Brano estratto:
* * *
Haupstadt der DDR, haupstadt der DDR, haupstadt der DDR /
Compagni est-europei, uno sforzo ancora /
Delle sale da ballo un po’ più che di merda /
Un’ opinione pubblica un poco meno stupida
[1].

Quasi mi sembra, senza sapere perché, di riuscire a ricordare scene che non ho mai vissuto nella Charlottenburg a ovest di quel muro ormai invisibile, ma niente è rimasto, neanche dell’incredibile ricchezza culturale degli anni ’20 nella quale scrittori, architetti, musicisti, attori, pittori, artisti di ogni genere si incontravano a Savignyplatz, proprio dove oggi si sovrappongono ristoranti asiatici che sembrano tutti uguali.

All of your tomorrows are a dream I never had /
Everything is broken, everything unsaid /
But I see all your shadows running /
Circles at my feet /
And you’re making all the promises that /
No one never keeps
[2].

Il museo dell’assenza
Capitale della Germania unita nel 1871 e di nuovo nell’agosto 1990, oggi è forse la capitale d’Europa. Chissà per quanto ancora, visto che al di fuori di Berlino Χρόνος esiste e corre veloce come i granelli di sabbia in una spaventosa clessidra.
* * *
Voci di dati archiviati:
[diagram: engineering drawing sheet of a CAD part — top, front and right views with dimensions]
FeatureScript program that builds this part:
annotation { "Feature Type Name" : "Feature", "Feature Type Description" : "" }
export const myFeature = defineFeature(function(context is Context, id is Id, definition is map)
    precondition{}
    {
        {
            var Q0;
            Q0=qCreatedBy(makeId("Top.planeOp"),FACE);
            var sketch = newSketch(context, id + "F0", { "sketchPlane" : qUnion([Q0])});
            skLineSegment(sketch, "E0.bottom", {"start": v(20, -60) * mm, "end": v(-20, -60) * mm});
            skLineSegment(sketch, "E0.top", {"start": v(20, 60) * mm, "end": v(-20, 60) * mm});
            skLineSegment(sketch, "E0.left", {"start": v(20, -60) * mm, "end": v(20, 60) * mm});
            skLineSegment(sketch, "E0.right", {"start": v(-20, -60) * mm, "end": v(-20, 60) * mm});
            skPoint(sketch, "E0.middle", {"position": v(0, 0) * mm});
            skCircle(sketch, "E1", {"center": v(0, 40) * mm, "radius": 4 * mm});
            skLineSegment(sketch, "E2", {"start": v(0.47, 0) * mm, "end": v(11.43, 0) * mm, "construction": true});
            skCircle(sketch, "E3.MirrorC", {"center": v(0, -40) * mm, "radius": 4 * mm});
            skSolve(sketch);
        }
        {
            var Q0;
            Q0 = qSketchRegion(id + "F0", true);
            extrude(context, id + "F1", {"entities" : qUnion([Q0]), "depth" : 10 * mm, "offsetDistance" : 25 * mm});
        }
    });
* * *
Cosa fare:
1) Elenca tutte le categorie di persone che, secondo il brano su Berlino, si incontravano a Savignyplatz negli anni '20.
2) In quali due momenti, secondo il brano su Berlino, la città è diventata capitale della Germania unita?
3) Scrivi il seguito del brano su Berlino, ripartendo da dove si ferma.

Le tue risposte:
1) Scrittori, architetti, musicisti, attori, pittori, artisti di ogni genere.

2) Nel 1871 e di nuovo nell'agosto 1990.

3)
Quello che Berlino non vuole e non può dirci bisogna cercarlo in solitaria, fiutare le 7785 Stolpersteine [3], e le – quante? – bombe inesplose disseminate sotto tutta la città, che ogni tanto spaventano ancora e bloccano una delle numerose linee della metropolitana. Trovare il luogo esatto, nel cimitero di Dorotheenstadt, dove sono stati seppelliti i trecento frammenti umani ritrovati nel 2016, residui di esperimenti medici condotti durante gli anni scuri del nazismo da Hermann Stieve che a Berlino ha continuato a dirigere il reparto di Anatomia dell’ospedale universitario della Charitè fino al 1952. Immaginare in quali appartamenti vivevano i centosettantamila ebrei berlinesi, un terzo degli ebrei di tutta la Germania prima della seconda guerra mondiale (Richie, 1999), portati a morire lontano dalla loro Heimat, la loro patria, o fuggiti oltreoceano.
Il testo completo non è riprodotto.